5. VII.1944 г. Берлин затих — все, в том числе и трусливые тюремщики, ждут еще более ужасных бомбардировок. Сегодня утром я получила привет от Танки, и это подняло мое настроение на целый день… Помню, Танка говорила о Болгарии как о стране цветов и солнца. Когда она узнала, что советские солдаты после кратковременной передышки снова двинулись на Запад, она плакала от радости, была уверена, что и ее родина скоро будет освобождена».
Дальше имя Танки не упоминается в дневнике. Куда она девалась? Что с ней стало? Прежде чем поведать об этом, расскажем еще о двух женщинах, которые под страхом тягчайшего наказания не убоялись протянуть ей руку помощи. Речь идет о немках — о матери и дочери, о немках, подтвердивших гуманистические традиции своего народа.
Мать, кто она? Надзирательница. Имя? Неизвестно. Дочь — школьница 14–15 лет. Имя? Тоже неизвестно. В матери сохранилось что-то доброе, человеческое, что потянуло к ней Танку. И не только ее. Бетти де Пельзенер в послевоенных беседах не раз возвращалась к образу этой прекрасной немецкой женщины.
Приходит она на дежурство; внешне — гроза грозой, а в глубине глаз — скрытое сочувствие, обещание хоть как-то облегчить положение. Не будем перечислять здесь все гуманное, сделанное для одного, другого… пятого… двадцатого, что подтверждается благодарными свидетельствами бывших узников. Нас интересует «Танка», конкретно «Танка».
— Принесла и научила прятать книги.
— Купила на свои деньги дорогое лекарство — это Танка позаботилась о подружке, страдавшей тяжелым недугом.
— Достала карту Восточной Пруссии, где сейчас гремели самые ожесточенные бои. Танка, разглядывая вместе со всеми карту, затаенно, с каким-то невыразимым чувством произносила: «Скоро… Скоро наши придут!»
Попытайтесь, читатель, войти мысленно в ту обстановку, в те условия, и тогда поймете, что значил для Танки добрый человек — мать.
А дочь? «Высокая, худющая, — по словам Бетти де Пельзенер, — с глазами большими, синими, словно вобравшими в себя весну». Войдет, когда мама дежурит, в камеру, протянет стеснительно кулечек — тут и сухарик, и конфета, и кусочек сахара… «А вот листок бумаги — для письма, я потом отправлю». В другой раз — обрывок газеты, в него что-нибудь завернуто для вида, а в действительности сводка с фронта за минувшие сутки; сидит, смотрит, пока читают, и свое настроение не скрывает, ей ненавистен фашистский режим, сломавший, погубивший судьбы миллионов.

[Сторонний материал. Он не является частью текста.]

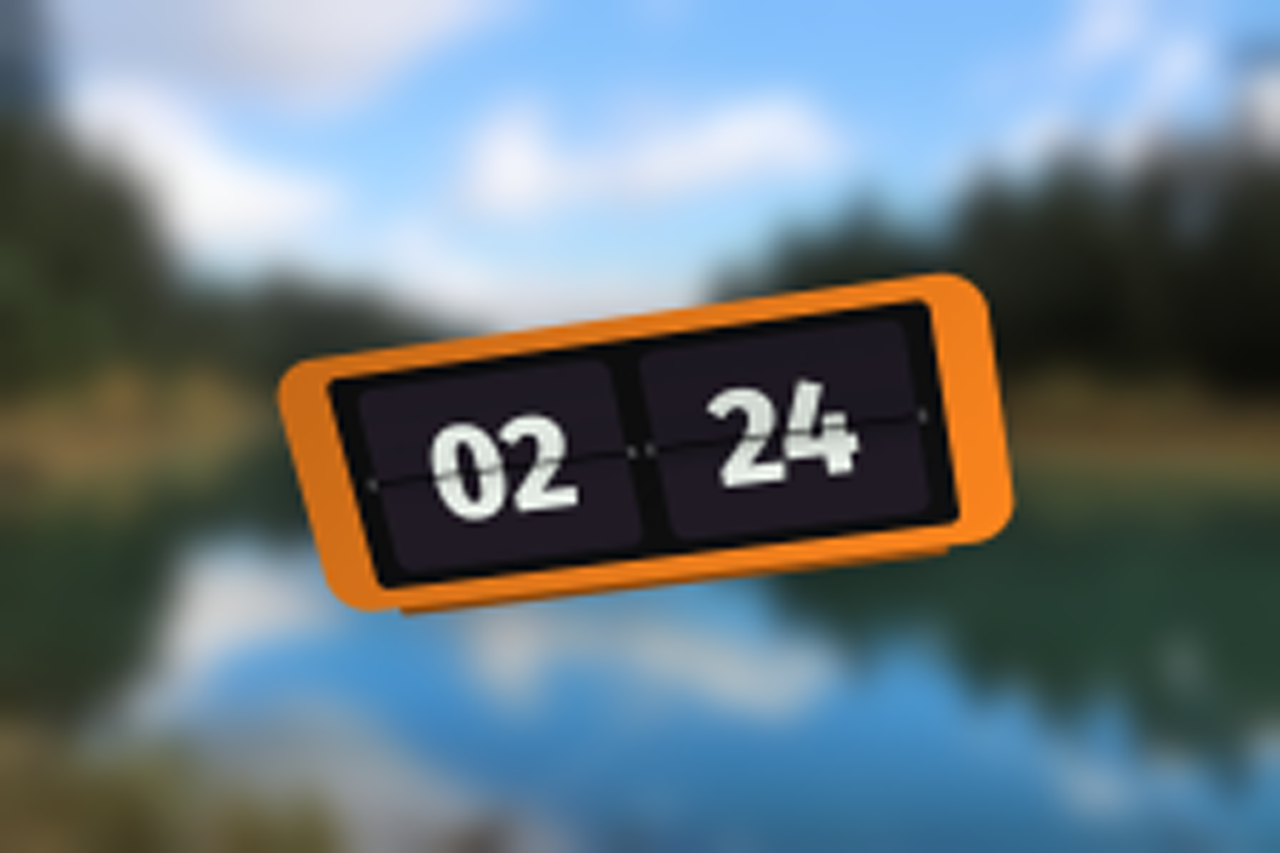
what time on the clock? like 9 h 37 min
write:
2 h 24 min
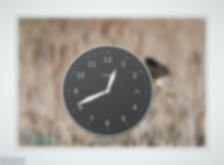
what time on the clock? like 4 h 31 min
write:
12 h 41 min
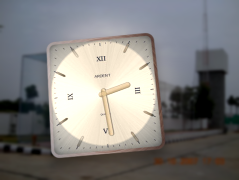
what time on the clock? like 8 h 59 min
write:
2 h 29 min
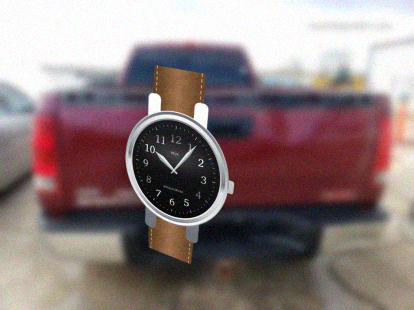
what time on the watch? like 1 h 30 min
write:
10 h 06 min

И не забыть, никогда не забыть веточки вербы, принесенные ею однажды; барашки едва распускались, но в них, еще маленьких, еще не оформившихся, сила пробуждения, так трогающая человеческую душу, свет надежды. Нет, на воле не оценить этого, не понять… Низко склоним голову перед безвестными, безымянными немецкими патриотками.
В те дни Танке посчастливилось передать сразу два письма: одно — тете Златке, другое — любимому своему, жениху Любену Дорчеву. Каждый день — в ожидании казни. Каждый день — последний, а в письмах — несломленность духа, вера в победу.